What happens in Vegas, stays in Vegas. Everyone knows that, certainly the NBA players who frequent Sin City — and the hopefuls whose Summer League exploits so often fail to translate to the league’s 29 official cities.
A more pressing question for Carmelo Anthony and the New York Knicks is this one: Will what happens in London stay in London?
The hunch here is, yep, probably will.
How well Anthony manages to turn the success and image-polishing he’s experiencing in the 2012 London Olympics into a reboot of his NBA career and reputation was analyzed in full Wednesday by Ken Berger, lead NBA scribe for CBSSports.com. Berger lays out all the evidence, makes some fair (some might say too kind) assessments of Anthony’s first nine NBA seasons and presents it all as a challenge to the Knicks’ ball-stopping scoring star to find another gear and fit himself more into a team concept from this 2012-13 season forward.

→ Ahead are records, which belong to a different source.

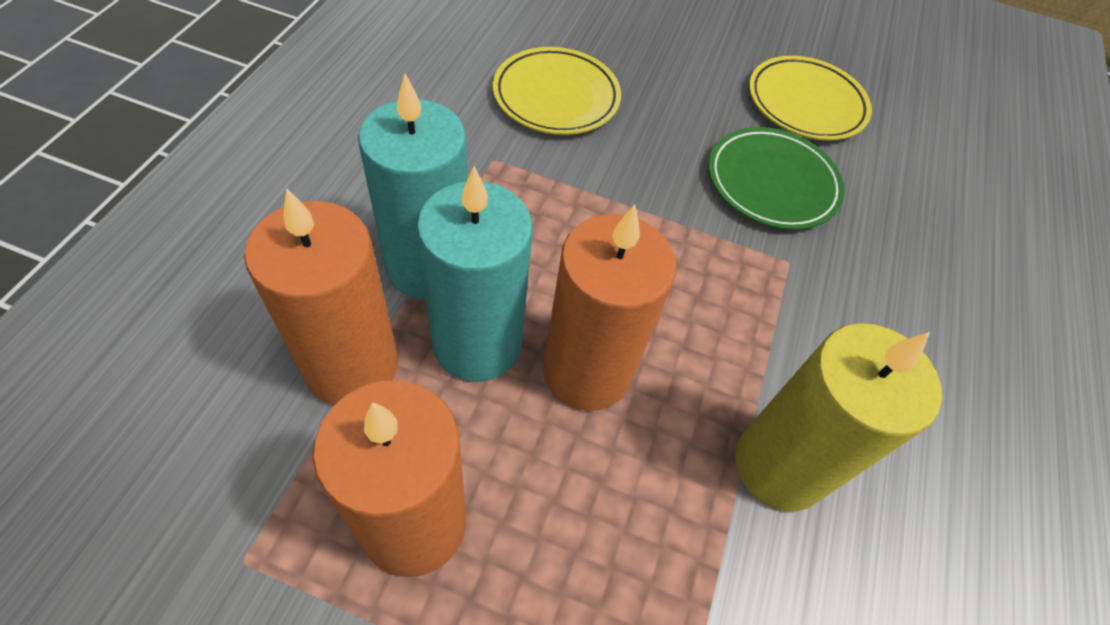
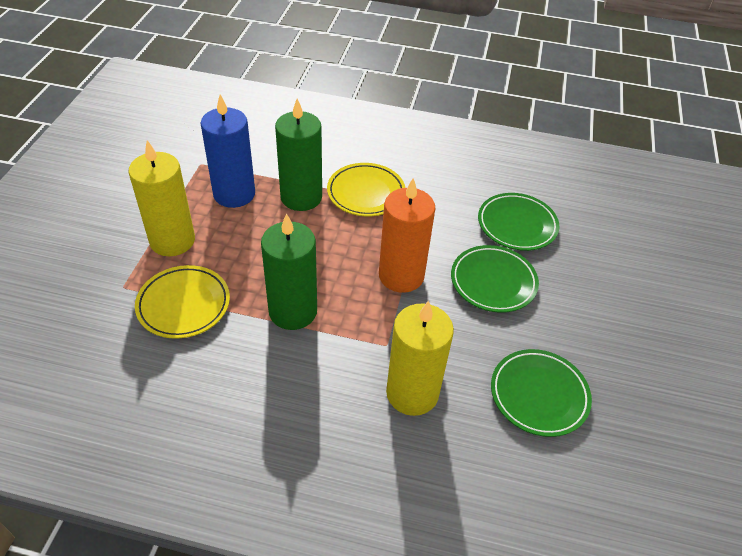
blue candle: none = 0 -> [201,95,255,208] = 1
green candle: none = 0 -> [261,213,317,330] [275,98,322,211] = 2
green plate: [708,127,845,230] = 1 -> [451,245,539,313] [478,193,559,251] [491,349,592,437] = 3
orange candle: [244,189,398,405] [313,380,466,577] [543,205,676,411] = 3 -> [379,178,435,293] = 1
turquoise candle: [358,74,468,300] [417,166,533,382] = 2 -> none = 0
yellow candle: [735,323,942,512] = 1 -> [128,140,195,256] [386,301,454,416] = 2

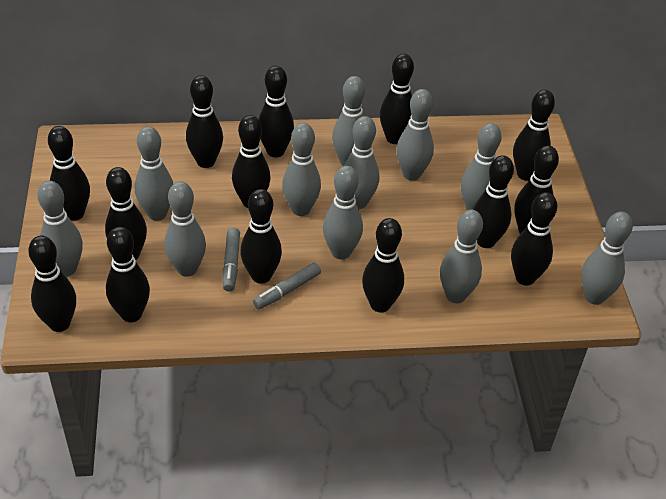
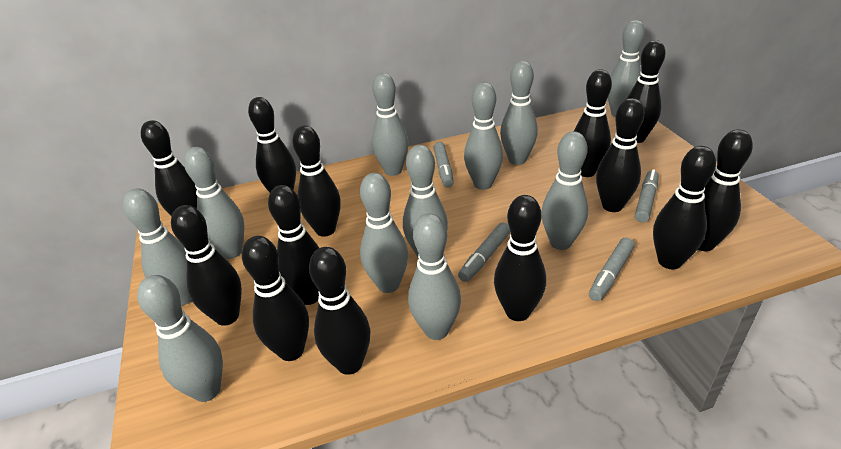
black bowling pin: [28,235,76,332] [48,126,90,221] [105,167,147,260] [106,227,150,322] [186,75,223,168] [232,115,271,208] [240,189,282,284] [258,66,294,157] [362,218,404,313] [380,54,414,144] [473,155,514,248] [511,192,557,286] [513,90,555,181] [514,145,559,234] = 14 -> [141,120,197,216] [171,205,242,326] [242,236,309,361] [248,97,296,192] [268,185,319,305] [292,125,341,237] [309,247,370,375] [494,195,546,321] [574,69,612,177] [596,98,644,212] [627,40,666,143] [653,146,716,269] [698,129,753,251] = 13
grey marker: [223,228,240,292] [253,262,321,309] = 2 -> [433,142,454,187] [458,222,510,282] [589,237,635,301] [635,169,659,223] = 4

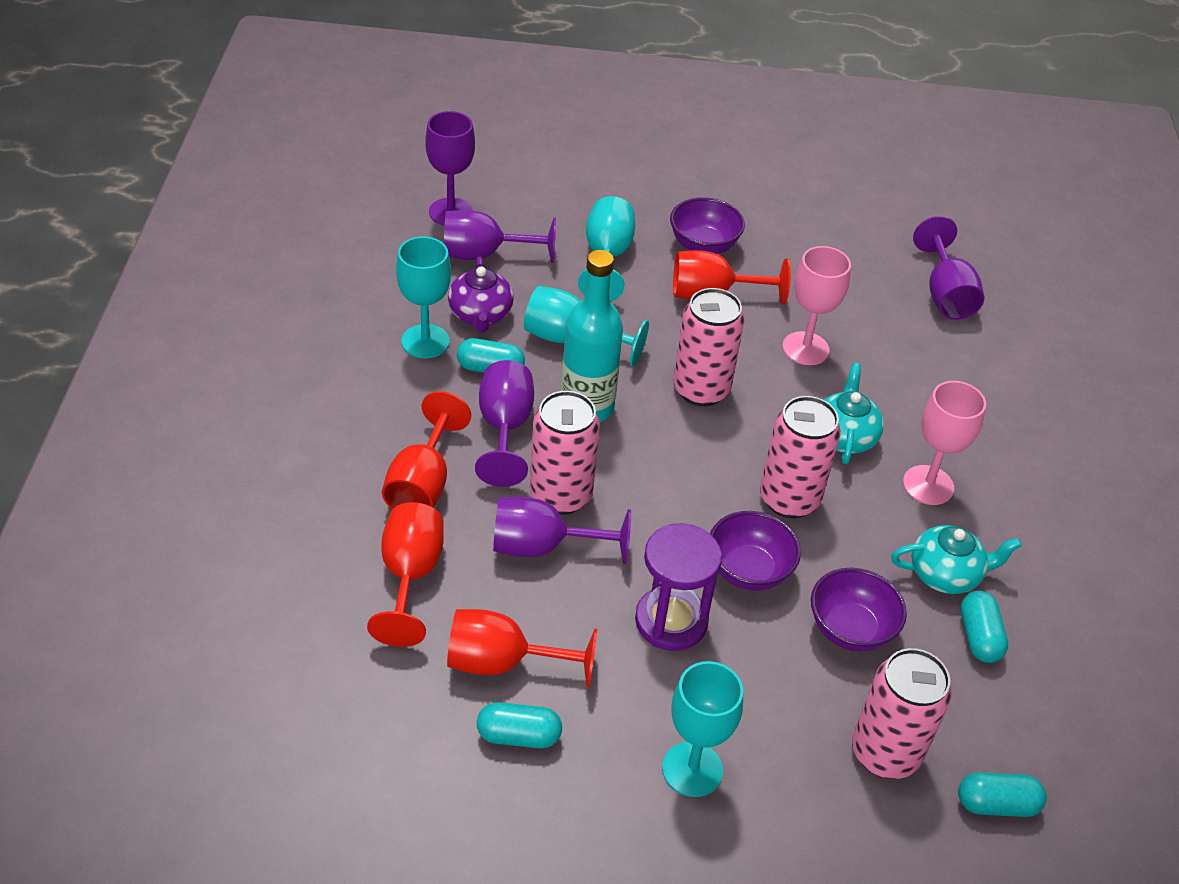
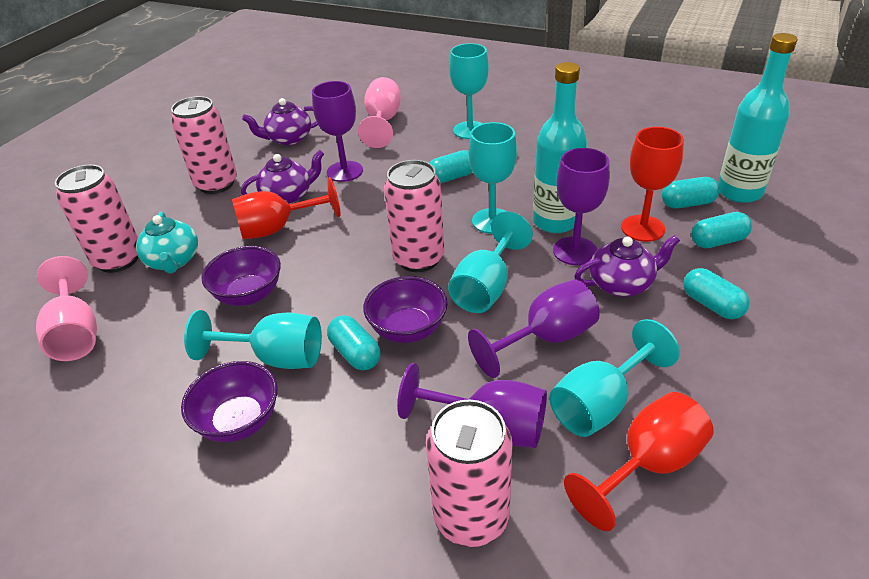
purple goblet: [425,111,475,226] [444,210,556,263] [475,360,534,487] [493,497,631,564] [913,216,984,320] = 5 -> [312,81,363,182] [397,363,547,448] [468,279,600,378] [553,148,610,265] = 4
purple hourglass: [635,523,722,651] = 1 -> none = 0
purple teapot: [448,256,514,332] = 1 -> [241,150,324,204] [242,98,318,145] [574,235,680,297] = 3
red goblet: [367,502,444,647] [382,391,471,509] [447,609,597,688] [673,250,791,305] = 4 -> [232,177,340,239] [564,392,713,531] [621,127,684,242] = 3
turquoise bottle: [561,250,623,422] = 1 -> [533,62,587,233] [718,33,797,203] = 2
turquoise capsule: [457,338,525,373] [477,702,562,748] [958,772,1047,817] [960,591,1008,663] = 4 -> [327,315,381,370] [430,150,473,183] [662,177,720,209] [683,268,750,319] [691,212,752,248] = 5
turquoise goblet: [396,236,451,359] [524,286,649,367] [578,196,635,301] [662,661,743,797] = 4 -> [184,310,322,369] [448,212,533,313] [449,43,489,139] [469,122,517,234] [549,319,680,437] = 5
turquoise teapot: [824,363,884,464] [891,525,1022,594] = 2 -> [136,211,198,273] = 1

By emphasizing what’s next for ‘Melo, Berger is able to have his cake and eat it too. That’s appropriate — this is, after all, the media guy who sent a message during the lockout from a Manhattan bakery up to the luxury hotel suite where owners and players were haggling over their millions and billions. Berger points out most of the flaws in Anthony’s play and career to this point, yet sidesteps the juvenile, ad hominen response that he might be what too easily is labeled a “hater” of this player:
Before you fly off and call me a Melo hater and whatnot, understand this is a hopelessly optimistic perspective that I harbor about Anthony. A hater would say we already do know who and what Melo is — a selfish, one-dimensional scoring machine who doesn’t have the leadership ability, work ethic or commitment to an all-around game to be recognized among the truly elite players in his sport. So by saying we don’t know this about Anthony yet, I am presenting a hopeful scenario in which he still has time to figure it out.
It is beyond dispute, however, that he is running out of time.
Let’s take it a step further and suggest that it is perfectly acceptable to “hate” Anthony’s game without “hating” the man. Frankly, though, it’s such an ugly, lazy, hyperbolic word that we’re done with it now; we’ll stay in the realm of criticizing, disliking and not being a fan of, because that’s really all this is.
To this point — nine seasons in — Anthony has shown himself to be self-absorbed as a basketball player with delusions of grandeur about his place in the league’s galaxy of stars; no, he is not on the same level as LeBron James or Dwyane Wade, with whom he was drafted in 2003, and surely not Kobe Bryant, to whom Melo relates as a conscienceless scorer.
He has been and is very much what Berger laid out: A one-dimensional player whose dimension is very valuable but also one that doesn’t blend easily into a team concept. He is a great end-of-quarter, end-of-game shooter — I want him in any HTB pool, whether the game’s in London or Los Angeles — but his diva tendencies are real. To me, he is much more Tracy McGrady or Vince Carter.
He has gone to the playoffs nine times (to his and his teams’ credit) yet advanced past the first round only once. He ranks sixth all-time in usage rate (31.25), an estimated percentage of team plays he “uses,” but 55th in player efficiency rating (PER). Anthony never has appeared to be completely in shape — as Berger notes, he lost 12 pounds for Team USA, apparently carrying them through the Knicks season – and his off-court narcissism and trade drama made the Denver Nuggets happier without him.
As recently as this season, Anthony — in fighting the phenomenon of Jeremy Lin, to the point that both Lin and the coach who inspired it, Mike D’Antoni, are gone — essentially put his individual good before his team’s. Our guy John Schuhmann, with his briefcase full of decimal points and geometric logic, recently exposed the Knicks’ X&O woes as a disjointed bunch.
And by the way, much of the rest of the nation finds great amusement in the allegedly sophisticated New York hoops fan base drools so over this double-edged pseudo-star. It’s like a theater full of film critics who should know better clamoring for more Adam Sandler flicks. Berger gives Anthony benefit of the doubt, spreading some blame to his New York co-stars, director and producer before issuing the challenge:
Whatever the case, Anthony has reached a crossroads in his career at these London Games, a time when his star must finally shine and not be extinguished when he boards the plane back to the states after Sunday’s gold medal game. He must venture into the post and dominate there, the way James finally has learned to do. He must defend at an elite level, every possession, the way an athlete of his caliber and conditioning should be able to. He must do this for 82 nights next season with the Knicks, and must do it in the springtime for more than one round.
And rather than simply deflect the criticism and ridicule the uninformed opinions of his detractors, Anthony must embrace this turning point in his basketball life. He must react to this moment the way he responded to that shot below the belt Monday, clenching his fists and barking toward the heavens in defiance.
How ’bout this? All Carmelo Anthony has to do is play up to the reputation he’s crafted in his head and produce the results whose absence he typically explains away with excuses.